[Extracted records]
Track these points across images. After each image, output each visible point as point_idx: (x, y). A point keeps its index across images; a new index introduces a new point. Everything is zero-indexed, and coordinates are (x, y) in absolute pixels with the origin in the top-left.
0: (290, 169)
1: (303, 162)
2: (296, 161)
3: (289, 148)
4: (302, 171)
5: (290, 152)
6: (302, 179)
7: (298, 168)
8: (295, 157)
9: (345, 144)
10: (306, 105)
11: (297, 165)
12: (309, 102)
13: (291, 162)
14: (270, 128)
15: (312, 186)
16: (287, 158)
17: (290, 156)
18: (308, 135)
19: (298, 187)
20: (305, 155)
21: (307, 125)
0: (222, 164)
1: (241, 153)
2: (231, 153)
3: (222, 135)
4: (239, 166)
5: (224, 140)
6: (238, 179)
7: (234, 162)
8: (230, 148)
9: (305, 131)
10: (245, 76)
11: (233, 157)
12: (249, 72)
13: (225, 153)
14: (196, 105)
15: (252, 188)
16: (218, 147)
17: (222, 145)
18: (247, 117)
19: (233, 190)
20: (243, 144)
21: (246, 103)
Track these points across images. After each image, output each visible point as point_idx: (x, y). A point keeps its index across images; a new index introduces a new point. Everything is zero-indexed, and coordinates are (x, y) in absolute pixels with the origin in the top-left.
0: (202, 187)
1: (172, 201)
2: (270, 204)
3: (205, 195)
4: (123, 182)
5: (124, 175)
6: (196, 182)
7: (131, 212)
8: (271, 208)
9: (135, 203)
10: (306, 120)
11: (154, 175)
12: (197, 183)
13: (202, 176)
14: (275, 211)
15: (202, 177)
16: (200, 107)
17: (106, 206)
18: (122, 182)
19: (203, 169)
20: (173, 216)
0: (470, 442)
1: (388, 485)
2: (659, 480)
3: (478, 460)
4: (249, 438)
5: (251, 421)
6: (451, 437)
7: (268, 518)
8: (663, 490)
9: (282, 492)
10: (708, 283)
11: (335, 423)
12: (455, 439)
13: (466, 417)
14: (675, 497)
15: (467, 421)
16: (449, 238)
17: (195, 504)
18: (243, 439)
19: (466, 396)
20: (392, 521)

> _TASK STATEMENT_:
Copy out every one of the lines above word for word, changing nothing.

> _SOLUTION_:
Track these points across images. After each image, output each visible point as point_idx: (x, y). A point keeps its index across images; a new index introduces a new point. Everything is zero-indexed, and coordinates are (x, y) in absolute pixels with the origin in the top-left.
0: (290, 169)
1: (303, 162)
2: (296, 161)
3: (289, 148)
4: (302, 171)
5: (290, 152)
6: (302, 179)
7: (298, 168)
8: (295, 157)
9: (345, 144)
10: (306, 105)
11: (297, 165)
12: (309, 102)
13: (291, 162)
14: (270, 128)
15: (312, 186)
16: (287, 158)
17: (290, 156)
18: (308, 135)
19: (298, 187)
20: (305, 155)
21: (307, 125)
0: (222, 164)
1: (241, 153)
2: (231, 153)
3: (222, 135)
4: (239, 166)
5: (224, 140)
6: (238, 179)
7: (234, 162)
8: (230, 148)
9: (305, 131)
10: (245, 76)
11: (233, 157)
12: (249, 72)
13: (225, 153)
14: (196, 105)
15: (252, 188)
16: (218, 147)
17: (222, 145)
18: (247, 117)
19: (233, 190)
20: (243, 144)
21: (246, 103)
Track these points across images. After each image, output each visible point as point_idx: (x, y). A point keeps its index across images; a new index introduces a new point. Everything is zero-indexed, and coordinates are (x, y) in absolute pixels with the origin in the top-left.
0: (202, 187)
1: (172, 201)
2: (270, 204)
3: (205, 195)
4: (123, 182)
5: (124, 175)
6: (196, 182)
7: (131, 212)
8: (271, 208)
9: (135, 203)
10: (306, 120)
11: (154, 175)
12: (197, 183)
13: (202, 176)
14: (275, 211)
15: (202, 177)
16: (200, 107)
17: (106, 206)
18: (122, 182)
19: (203, 169)
20: (173, 216)
0: (470, 442)
1: (388, 485)
2: (659, 480)
3: (478, 460)
4: (249, 438)
5: (251, 421)
6: (451, 437)
7: (268, 518)
8: (663, 490)
9: (282, 492)
10: (708, 283)
11: (335, 423)
12: (455, 439)
13: (466, 417)
14: (675, 497)
15: (467, 421)
16: (449, 238)
17: (195, 504)
18: (243, 439)
19: (466, 396)
20: (392, 521)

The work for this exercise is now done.